Empa scientists have developed a new formula for concrete elements to pre-stress themselves.
According to the team led by Giovanni Terrasi, Pietro Lura and Mateusz Wyrzykowski, this could open the door to more cost-effective and material-saving architecture.
More than ten billion tons of concrete are produced worldwide every year and this implies harmful emissions and huge energy requirements. Cement, the binding agent in concrete, is alone responsible for up to 8% of the global CO2 emissions.
Replacing concrete is not an easy task, as the building material simply offers too many advantages.
The Empa team has now developed a self-prestressing concrete technology to make concrete elements leaner, yet durable and stable, so that materials consumption is reduced.
Pre-stressing is generally used when a concrete element has to withstand very high loads – for instance, beams, bridges or cantilevered structures.
In a conventional pre-tensioning technology, the reinforcements or tendons – usually made of steel – are anchored on both sides of the element before the concrete is cast, put under tension and released again after the concrete has set.
This makes the concrete more stable.
There is one catch however: Steel is susceptible to corrosion and so the concrete layer around the pre-stressing steel must have a certain thickness.
One solution lies in using carbon ﬁber-reinforced polymers (CFRP) to replace steel reinforcement.
Because CFRP does not corrode, it is possible to produce signiﬁcantly leaner concrete components with almost same structural properties.
Nevertheless, very expensive prestressing beds are required and the anchoring of CFRP bars is much more complicated than that of steel.
The Empa team has now succeeded in completely dispensing with anchoring on both sides of the concrete element, as the concrete self-expands as it hardens.
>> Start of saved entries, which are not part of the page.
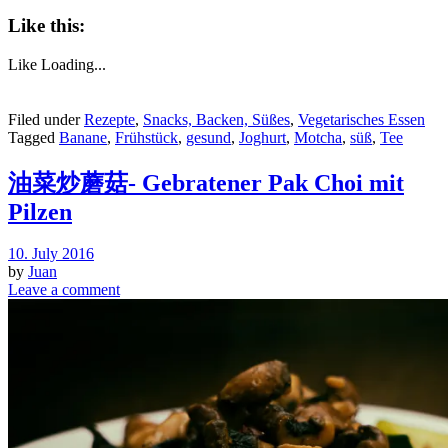
Like this:
Like
Loading...
Filed under
Rezepte
,
Snacks, Backen, Süßes
,
Vegetarisches Essen
Tagged
Banane
,
Frühstück
,
gesund
,
Joghurt
,
Motcha
,
süß
,
Tee
油菜炒蘑菇- Gebratener Pak Choi mit
Pilzen
10. July 2016
by
Juan
Leave a comment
As a result of this expansion, the concrete puts the CFRP bars in its interior under tension and thus automatically prestresses itself.
In lab tests, Empa’s self-prestressed CFRP concrete elements showed they could bear loads comparable to those that were conventionally prestressed – around three times more than a non-prestressed CFRP concrete element.
“Our technology opens up completely new possibilities in lightweight construction,” says Wyrzykowski.
“Not only can we build more stable structures, we also use considerably less material.”